How Agincourt maximise uptime

A website or web application isn’t going to become successful if it’s unavailable half the time. Every minute of downtime can mean frustrated users, inconvenience and lost business. It’s very important that sites and applications are built with best practices in mind from the start as bolting on high availability techniques can be costly.

What causes downtime?

In most cases downtime occurs due to problems at the data centre – it could be the internet connection, power supply, cooling, internal network or your server could crash. Obviously, web hosts do as much as possible to prevent any of these issues halting your service, where possible redundancy is used to offer a backup should something fail, but even then problems can still occur.

Another cause of downtime is malicious attacks, such as DDoS attacks whereby thousands of computers worldwide all send requests to your server and either it grinds itself to a halt, or the network can’t handle the flow.

Application bugs and natural fluctuations in user activity can also take servers offline if the architecture of the server(s) and the code behind the site/application simply aren’t properly setup.

How to prevent it

Redundancy

Reducing the likelihood of problems occurring on single pieces of hardware gets increasingly expensive as you get closer to 100% reliability – it’s usually more cost-effective to double-up commodity hardware.
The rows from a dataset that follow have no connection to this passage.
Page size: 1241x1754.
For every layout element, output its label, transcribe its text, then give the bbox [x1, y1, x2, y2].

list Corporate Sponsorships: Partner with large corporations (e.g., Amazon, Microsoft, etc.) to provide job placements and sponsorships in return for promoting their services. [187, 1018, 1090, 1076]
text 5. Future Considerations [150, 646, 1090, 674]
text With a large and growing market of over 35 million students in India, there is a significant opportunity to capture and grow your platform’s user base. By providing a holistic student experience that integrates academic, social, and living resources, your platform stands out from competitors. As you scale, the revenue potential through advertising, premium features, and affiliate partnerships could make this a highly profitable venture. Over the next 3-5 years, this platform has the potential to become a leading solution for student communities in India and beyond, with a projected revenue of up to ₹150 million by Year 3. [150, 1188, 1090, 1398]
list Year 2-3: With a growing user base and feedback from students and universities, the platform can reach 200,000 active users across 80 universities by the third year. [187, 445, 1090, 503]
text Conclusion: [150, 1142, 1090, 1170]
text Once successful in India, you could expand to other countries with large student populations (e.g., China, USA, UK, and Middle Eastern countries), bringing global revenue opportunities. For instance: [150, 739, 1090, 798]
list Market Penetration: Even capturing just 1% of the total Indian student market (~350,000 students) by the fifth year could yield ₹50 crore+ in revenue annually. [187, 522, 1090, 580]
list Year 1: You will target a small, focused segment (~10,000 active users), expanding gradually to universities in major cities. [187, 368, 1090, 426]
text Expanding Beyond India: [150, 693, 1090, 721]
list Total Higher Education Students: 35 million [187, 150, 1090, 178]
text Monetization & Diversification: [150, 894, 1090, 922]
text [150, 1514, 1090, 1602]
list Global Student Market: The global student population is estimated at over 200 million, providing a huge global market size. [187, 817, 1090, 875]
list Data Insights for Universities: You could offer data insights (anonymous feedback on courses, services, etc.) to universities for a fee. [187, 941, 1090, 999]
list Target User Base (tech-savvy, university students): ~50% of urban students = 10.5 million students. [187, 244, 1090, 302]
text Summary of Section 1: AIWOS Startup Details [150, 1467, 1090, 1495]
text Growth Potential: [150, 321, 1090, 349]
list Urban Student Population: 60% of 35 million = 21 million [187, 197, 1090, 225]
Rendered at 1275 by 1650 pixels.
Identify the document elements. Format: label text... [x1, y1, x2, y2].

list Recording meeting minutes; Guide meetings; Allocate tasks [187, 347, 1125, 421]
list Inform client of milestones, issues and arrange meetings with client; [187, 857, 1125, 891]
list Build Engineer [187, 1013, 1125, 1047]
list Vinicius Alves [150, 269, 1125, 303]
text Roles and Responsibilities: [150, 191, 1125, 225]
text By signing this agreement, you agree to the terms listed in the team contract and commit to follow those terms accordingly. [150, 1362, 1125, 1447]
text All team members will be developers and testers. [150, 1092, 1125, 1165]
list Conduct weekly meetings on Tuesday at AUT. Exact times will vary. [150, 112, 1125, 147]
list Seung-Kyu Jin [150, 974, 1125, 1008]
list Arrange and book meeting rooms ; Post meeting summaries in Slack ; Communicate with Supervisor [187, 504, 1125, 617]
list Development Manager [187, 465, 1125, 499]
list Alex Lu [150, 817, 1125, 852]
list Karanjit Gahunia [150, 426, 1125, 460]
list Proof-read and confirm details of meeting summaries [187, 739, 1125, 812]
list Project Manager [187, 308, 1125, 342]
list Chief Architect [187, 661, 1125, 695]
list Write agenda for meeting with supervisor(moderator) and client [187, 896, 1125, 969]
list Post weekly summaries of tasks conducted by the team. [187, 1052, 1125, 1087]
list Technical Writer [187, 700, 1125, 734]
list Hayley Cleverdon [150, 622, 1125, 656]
“When we started [Friendfeed], we were faced with deciding whether to purchase our own servers, or use one of the many cloud hosting providers out there like Amazon Web Services.

At the time we chose to purchase our own servers. I think that was a big mistake in retrospect. […] it meant we had to maintain them ourselves, and there were times where I’d have to wake up in the middle of the night and drive down to a data centre to fix a problem.”

Bret Taylor Facebook CTO

Unfortunately, 99% of the time building redundancy isn’t as simple as buying another server – you’ve got to handle replication between them – and when you have users updating data all the time this can get tricky because you may have to deal with conflicts and other synchronisation issues. So what’s the solution? Well thankfully the cloud is here to save us – by shifting any data off the web servers an onto a cloud of servers, you don’t have to worry about any synchronisation!

If your web servers are bare and contain nothing but the actual application code, there is no need to back them up because they don’t hold any important information so you’ll save some cash there. For maximum reduction in costs, you can stick to just one webserver as downtime can be minimised by simply redeploying on another should it fail, alternatively two small virtual servers can be deployed with load balancing between them so the application will continue to stay online should one fail.

Security

Aside from using a host which has a secure, protected setup, any attacks are going to be the responsibility of yourself or a technician to fix, so ensuring said person locates the problem as quickly as possible is key.

Incoming requests on a server should be logged and monitored for spikes and response time. By using services like Server Density and/or NewRelic, you can mitigate problems and attacks when they are ramping up – rather than only discovering once they’ve crippled your whole setup.

Using a service which has SMS and email notifications will also help you sleep at night as there is no worry that your server is down.

How to mask it

Should part of your system fail, all is not lost – by employing a degradable system, you can continue to serve users, at least in some way.

First of all, you should have a maintenance-mode for your app, so should a major bug occur, you can flip the switch and prevent any further damage by serving a static notice page to users. Obviously, this will be clear to users that you’re having problems, so there will be detriment to their experience, but it could be much worse should the site have other problems.

Funnily enough, there is caching sat directly in everyone’s browsers, as part of the HTTP protocol, so make use of it! Most people have become ignorant to it’s benefits due to the increase in Internet connectivity speed, but it’s not purely for speed – it’s for redundancy too. By sending the right headers along with your HTML, browsers will store pages temporarily – should the live page become inaccessible, the cached copy will be displayed.

You can take browsing caching one step further by implementing a caching server, like Varnish. This sits as an intermediary between your web servers and the user’s browser storing pages when the headers tell it to. Should your web server(s) fail, the cached page can be served to users. This has the added advantage that even dynamic pages can be cached and the sections that change can default back to a static option.

Summary

Here are our basic tips for maximising uptime, where appropriate:

  • use pay-as-you-go redundant cloud setups to outsource the complexity and expense of redundant setups.
  • multiple commodity servers will usually be more stable than one top-of-the-range server.
  • keep your web servers bare – just store the application locally, nothing more.
  • build a maintenance-mode flip-switch to revert to a static page should a major problem occur.
  • take advantage of caching (HTTP & Varnish).
  • monitor your server with a service like Server Density and log requests to provide peace of mind and mitigate attacks early on.

Of course these solutions don’t suit all applications or budgets, so we always tailor our setups to individual client requirements.